SANKO Üniversitesi Tıp Fakültesi Göz Hastalıkları Anabilim Dalı Başkanı Prof. Dr. Pelin Özyol, No Touch Lazer’in, Transepitelyal PRK temelli ve miyopi, hipermetropi ile astigmatizma gibi kırma kusurlarının tedavisinde kullanılan gelişmiş bir lazer cerrahi yöntemi olduğunu belirtti.
No Touch Lazer’in en önemli özelliğinin işlem sırasında göz yüzeyine herhangi bir cerrahi aletin temas etmemesi olduğunu vurgulayan Prof. Dr. Özyol, yöntemin detaylarını şöyle anlattı:
“Geleneksel PRK’dan farklı olarak, No Touch Lazer’de korneanın en üst tabakası olan epitelin kaldırılması için mekanik bir işlem ya da alkol kullanılmaz. Epitel tabakası excimer lazer ile doğrudan uzaklaştırılır. Ardından aynı lazer cihazı kornea dokusunu yeniden şekillendirerek görme kusurunu düzeltir. Tüm bu süreç, hastanın lazer ışığına bakmasıyla, her iki gözde kısa sürede tamamlanır.”
İşlem sırasında göze temas olmamasının, cerrahi temastan çekinen hastalar için psikolojik bir rahatlık sağladığını ifade eden Prof. Dr. Özyol, yöntemin diğer avantajlarını şöyle sıraladı:
Korneada flep oluşturulmadığı için bu kapakçığa bağlı komplikasyon riskleri ortadan kalkar.
Korneası ince olan veya klasik LASIK için uygun olmayan bazı hastalarda alternatif bir tedavi seçeneği sunar.

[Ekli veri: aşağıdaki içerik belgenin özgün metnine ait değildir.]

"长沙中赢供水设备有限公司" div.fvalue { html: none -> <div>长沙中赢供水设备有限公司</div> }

Epitel tabakasının kendini yenilemesi gerektiğinden işlem sonrası ilk birkaç gün ağrı, batma ve sulanma gibi geçici rahatsızlıklar görülebilir. Tam görme netliğine kavuşmak zaman alabilir.

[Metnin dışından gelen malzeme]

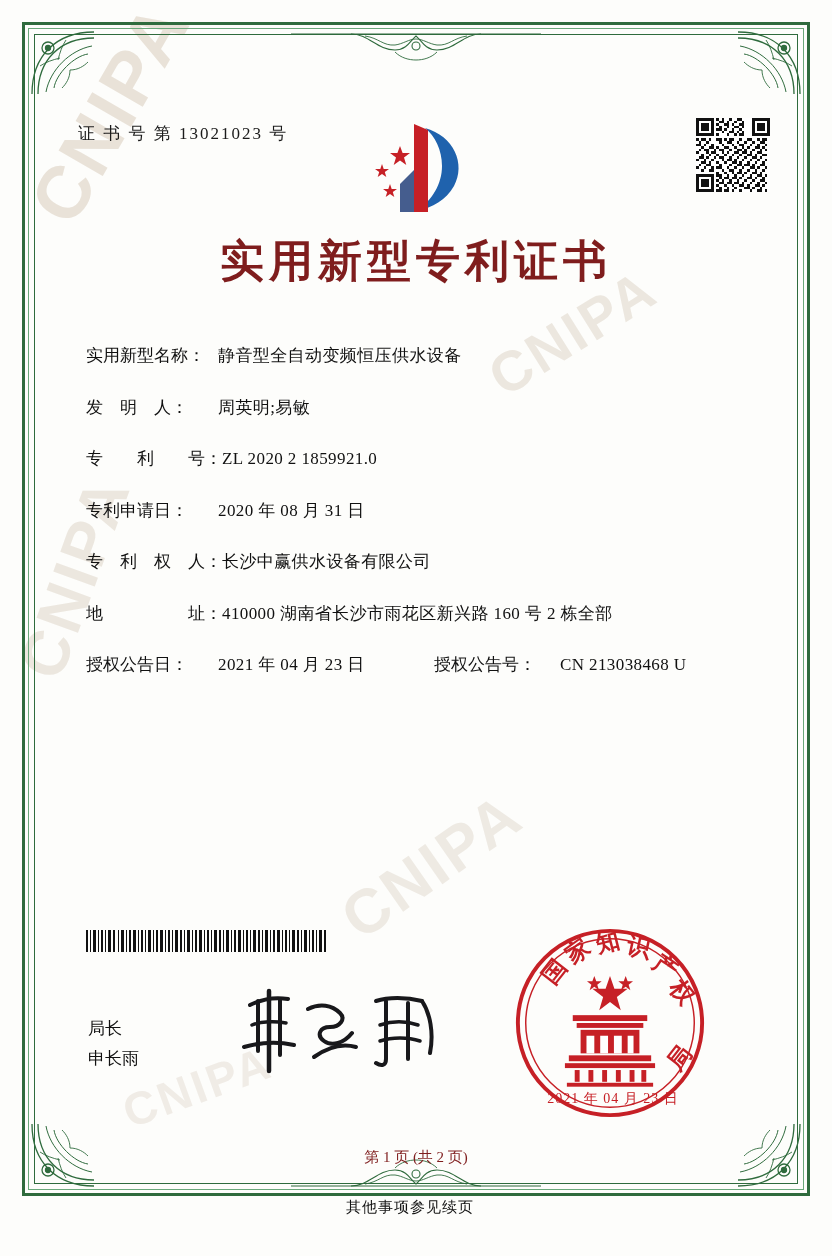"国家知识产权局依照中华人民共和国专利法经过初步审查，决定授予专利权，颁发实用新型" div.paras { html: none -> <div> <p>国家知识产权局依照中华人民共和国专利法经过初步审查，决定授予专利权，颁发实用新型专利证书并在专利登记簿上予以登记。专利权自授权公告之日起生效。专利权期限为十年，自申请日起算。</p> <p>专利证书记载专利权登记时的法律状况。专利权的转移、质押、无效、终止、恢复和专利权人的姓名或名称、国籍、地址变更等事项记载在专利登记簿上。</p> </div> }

No Touch Lazerin gözlük ve lens bağımlılığını azaltmak isteyenler için etkili bir seçenek olduğunu aktaran Prof. Dr. Özyol, her tedavide olduğu gibi bu yöntemde de detaylı göz muayenesinin ve hekim değerlendirmesinin kritik önem taşıdığını kaydetti.